Evgueni Prigojine, patron du groupe paramilitaire russe Wagner, est décédé hier, en Russie. Il était parmi les passagers d’un avion qui s’est écrasé dans la région du Tver.
« Le nom de Prigojin figure sur la liste des passagers de l’avion qui s’est écrasé dans la région de Tver », a annoncé l’agence de presse russe Tass, citant l’agence fédérale de transport aérien russe. Il s’agit d’un avion privé de marque brésilienne Embraer (Empresa Brasileira de Aeronáutica), parti de l’aéroport de Sheremetyevo, à Moscou, pour Saint Petersburg. « Selon les premières informations, les dix personnes à bord de l’avion sont décédées », a précisé Tass.
De la geôle aux cercles d’influence
Né le 1er juin 1961 à Léningrad, l’adolescent Prigojine aurait passé une décennie en prison pour délinquance et cambriolage, dévoilent les archives judiciaires russes. Il en ressort et devient un des ‘‘nouveaux riches’’ qui ont tiré profit de la dissolution de l’Union Soviétique. Cet oligarque fait fortune dans le secteur de la restauration, et se rapproche des cercles d’influence économique et politique.
Il cofonde, en 2014, l’organisation paramilitaire Wagner. Elle avait pour objectif d’assurer la défense des intérêts extérieurs de la Russie. Le groupe a, cependant, acquis une renommée de ‘‘mercenaires’’, et a étendu son influence jusqu’en Afrique. La présence de Wagner est en effet signalée en Centrafrique et au Mali, et ses agents seraient actifs au Burkina Faso et au Soudan.
La guerre en Ukraine et la disgrâce
Très impliqué dans la guerre russo-ukrainienne, Prigojine a acquis une notoriété médiatique supplémentaire due à ses critiques virulentes à l’endroit de l’état-major russe, dont il n’approuve pas la stratégie. En juin dernier, les discordances avaient atteint un niveau tel que les troupes de Wagner ont engagé une rébellion contre l’État russe.
Indigné par cette volteface, le président Russe, Vladimir Poutine, avait traité Evguéni Prigojine de ‘‘traître’’, sans toutefois le nommer. Un compromis était trouvé pour sortir de cette crise, avec l’implication du président biélorusse Alexandre Louacheno. Un accord a permis au ‘‘traitre’’ de se réfugier en Biélorussie.
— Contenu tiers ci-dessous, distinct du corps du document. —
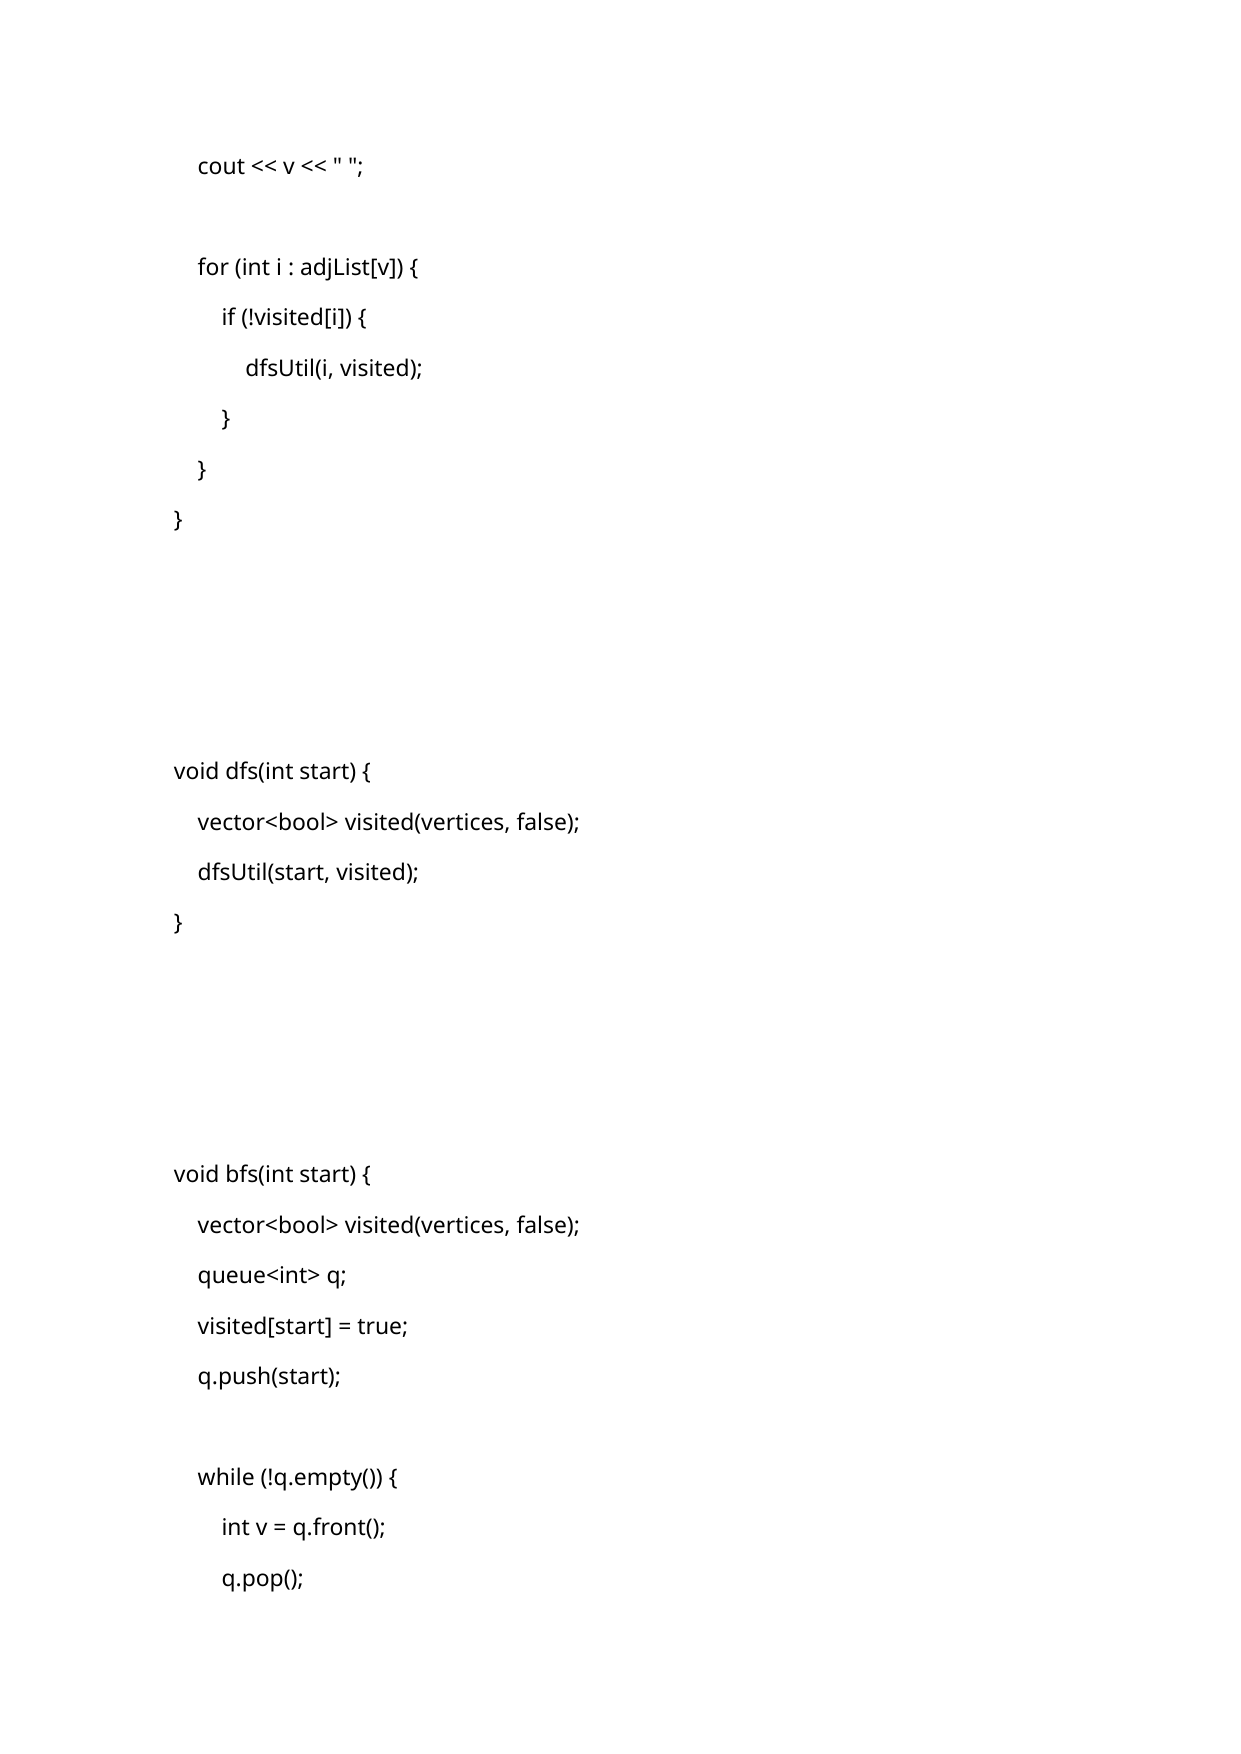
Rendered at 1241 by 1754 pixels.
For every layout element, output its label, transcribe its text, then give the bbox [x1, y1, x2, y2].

text int v = q.front(); [150, 1511, 1090, 1542]
text q.push(start); [150, 1360, 1090, 1391]
text cout << v << " "; [150, 150, 1090, 181]
text } [150, 452, 1090, 484]
text void bfs(int start) { [150, 1158, 1090, 1189]
text vector<bool> visited(vertices, false); [150, 805, 1090, 837]
text visited[start] = true; [150, 1309, 1090, 1341]
text for (int i : adjList[v]) { [150, 251, 1090, 282]
text dfsUtil(i, visited); [150, 352, 1090, 383]
text while (!q.empty()) { [150, 1461, 1090, 1492]
text dfsUtil(start, visited); [150, 856, 1090, 887]
text } [150, 503, 1090, 534]
text void dfs(int start) { [150, 755, 1090, 786]
text } [150, 402, 1090, 433]
text } [150, 906, 1090, 937]
text q.pop(); [150, 1562, 1090, 1593]
text queue<int> q; [150, 1259, 1090, 1290]
text vector<bool> visited(vertices, false); [150, 1209, 1090, 1240]
text if (!visited[i]) { [150, 301, 1090, 332]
Au début du mois de juillet, le président Loukachenko déclarait que Prigojine se trouvait en Russie et non au Biélorussie comme le voulait l’accord ayant mis fin à sa rébellion. « Nous ne suivons pas ses mouvements », avait réagi le porte-parole du Kremlin, Dmitri Peskov.
La pièce est jouée !
Ainsi s’en est allé celui qui, il y a deux jours, se serait affiché quelque part en Afrique, dans une vidéo, et déclarait « faire grandir la Russie sur tous les continents ». Et, alors que les enquêtes continuent, la nouvelle de son décès suscite déjà des réactions de toutes sortes. « Je ne sais pas encore tout à fait ce qui s’est passé, mais je ne suis pas surpris », a déclaré le président américain Joe Biden.
« Le chef du groupe Wagner, héros de la Russie, véritable patriote de sa patrie, Evgueni Prigojine, est décédé des suites des actions de traîtres à la Russie», affirme un compte Telegram attribué au groupe Wagner.
Alors que cet Embraer s’abimait au Nord de la Russie, le président Russe se trouvait dans le Sud-Ouest, où il a prononcé un discours à l’occasion du 80ème anniversaire de la bataille de Koursk, une des batailles de la seconde guerre mondiale. Faisant référence à la guerre en Ukraine, il a salué le dévouement à la patrie et la loyauté au serment militaire de ses soldats, sans aucune référence au sort de Prigojine.